John Lynn is the Founder of the HealthcareScene.com, a network of leading Healthcare IT resources. The flagship blog, Healthcare IT Today, contains over 13,000 articles with over half of the articles written by John. These EMR and Healthcare IT related articles have been viewed over 20 million times.

John manages Healthcare IT Central, the leading career Health IT job board. He also organizes the first of its kind conference and community focused on healthcare marketing, Healthcare and IT Marketing Conference, and a healthcare IT conference, EXPO.health, focused on practical healthcare IT innovation. John is an advisor to multiple healthcare IT companies. John is highly involved in social media, and in addition to his blogs can be found on Twitter: @techguy.

5 Comments

  • I don’t buy his last point. True MU performance will be paid by CMS but funding is not from the subscriber paid trust fund … funds are administered by ONC and came from ARRA.

    GOP has targeted unspent ARRA funds far more agressively than getting ACA repealed.

    I think Justin Barnes is whistling past the graveyard.

    I think its going to be very disappointing when we find so very few EPs receive ARRA MU incentive payments though. At the end of the day hospitals will end up getting far more than their ‘share’ of the $18+ billion than originally planned.

  • “Justin Barnes is vice president of marketing, corporate development and government affairs for Greenway Medical Technologies, Inc”
    ___

    A “tout” with investors to assuage?

  • Justin Barnes and Don are both partially wrong.
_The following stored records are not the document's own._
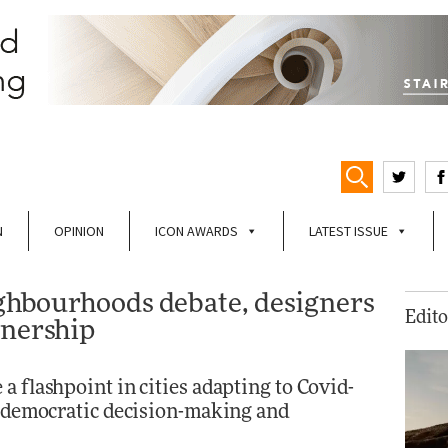
N
OPINION
ICON AWARDS
LATEST ISSUE
eighbourhoods debate, designers
Edito
wnership
a flashpoint in cities adapting to Covid-
on democratic decision-making and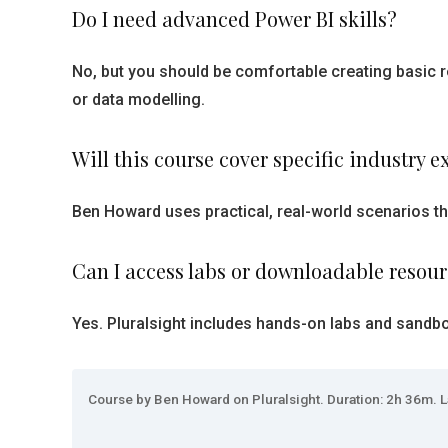
Do I need advanced Power BI skills?
No, but you should be comfortable creating basic r
or data modelling.
Will this course cover specific industry 
Ben Howard uses practical, real-world scenarios th
Can I access labs or downloadable resou
Yes. Pluralsight includes hands-on labs and sandb
Course by Ben Howard on Pluralsight. Duration: 2h 36m. L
The program is administered by CMS, not ONC- so ONC’s birth under the Republicans is irrelevant. The funds are appropriated to CMS. They are not part of the Medicare trust fund. The EHR Incentive Program is both Medicaid and Medicare, remember? The funds are considered mandatory, though, not discretionary and do not need annual approprations (either the 100% federal incentive funds or the 90% matching administrative funds for State Medicaid agencies).

    The bipartisan support for HIT is true though and ACA is the bigger target…

  • JPK,
    Thanks for the clarification.

    Either way, the key is that the funds are pretty much safe from the whims of congressional budgets that will certainly take cuts at other parts of the healthcare reform.

  • @John … “pretty much safe” only means that it looks like that is the case… for now … maybe.

    As I learned long ago unless a program was controlled by Newton’s First or Second Law … it could be changed.

    In any case whether the funds are there or not may be mute if few qualify for MU incentive payments. If only 17,000 EPs have signed up with RECs nationwide as of Oct time frame versus the 100,000 projected by ONC … that tells me that not as much is going to be going out to EPs to incentivize EHRs than what was planned.